▸ Required action:
Your task is to print all of the data below exactly, with no pictures included.

(Plain-text document sources)
%%

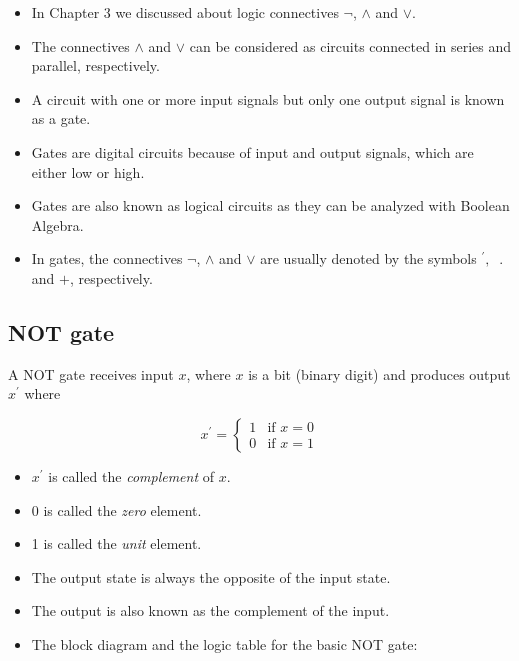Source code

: \documentclass[]{book}
\providecommand{\tightlist}{%
  \setlength{\itemsep}{0pt}\setlength{\parskip}{0pt}}
\begin{document}
\begin{itemize}
\tightlist
\item
  In Chapter 3 we discussed about logic connectives \(\lnot\), \(\land\) and \(\lor\).
\item
  The connectives \(\land\) and \(\lor\) can be considered as circuits connected in series and parallel, respectively.
\item
  A circuit with one or more input signals but only one output signal is known as a gate.
\item
  Gates are digital circuits because of input and output signals, which are either low or high.
\item
  Gates are also known as logical circuits as they can be analyzed with Boolean Algebra.
\item
  In gates, the connectives \(\lnot\), \(\land\) and \(\lor\) are usually denoted by the symbols \(^\prime, \;\;.\) and \(+\), respectively.
\end{itemize}

\hypertarget{not-gate}{%
\subsection{NOT gate}\label{not-gate}}

A NOT gate receives input \(x\), where \(x\) is a bit (binary digit) and produces output \(x^\prime\) where

\begin{equation}
x^\prime =
\begin{cases} 
1 & \text{if } x=0\\
0 & \text{if } x=1
\end{cases}
\end{equation}

\begin{itemize}
\tightlist
\item
  \(x^\prime\) is called the \emph{complement} of \(x\).
\item
  0 is called the \emph{zero} element.
\item
  1 is called the \emph{unit} element.
\item
  The output state is always the opposite of the input state.
\item
  The output is also known as the complement of the input.
\item
  The block diagram and the logic table for the basic NOT gate:
\end{itemize}
\end{document}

%%

▸ Response to the task:
Source code

: \documentclass[]{book}
\providecommand{\tightlist}{%
  \setlength{\itemsep}{0pt}\setlength{\parskip}{0pt}}
\begin{document}
\begin{itemize}
\tightlist
\item
  In Chapter 3 we discussed about logic connectives \(\lnot\), \(\land\) and \(\lor\).
\item
  The connectives \(\land\) and \(\lor\) can be considered as circuits connected in series and parallel, respectively.
\item
  A circuit with one or more input signals but only one output signal is known as a gate.
\item
  Gates are digital circuits because of input and output signals, which are either low or high.
\item
  Gates are also known as logical circuits as they can be analyzed with Boolean Algebra.
\item
  In gates, the connectives \(\lnot\), \(\land\) and \(\lor\) are usually denoted by the symbols \(^\prime, \;\;.\) and \(+\), respectively.
\end{itemize}

\hypertarget{not-gate}{%
\subsection{NOT gate}\label{not-gate}}

A NOT gate receives input \(x\), where \(x\) is a bit (binary digit) and produces output \(x^\prime\) where

\begin{equation}
x^\prime =
\begin{cases} 
1 & \text{if } x=0\\
0 & \text{if } x=1
\end{cases}
\end{equation}

\begin{itemize}
\tightlist
\item
  \(x^\prime\) is called the \emph{complement} of \(x\).
\item
  0 is called the \emph{zero} element.
\item
  1 is called the \emph{unit} element.
\item
  The output state is always the opposite of the input state.
\item
  The output is also known as the complement of the input.
\item
  The block diagram and the logic table for the basic NOT gate:
\end{itemize}
\end{document}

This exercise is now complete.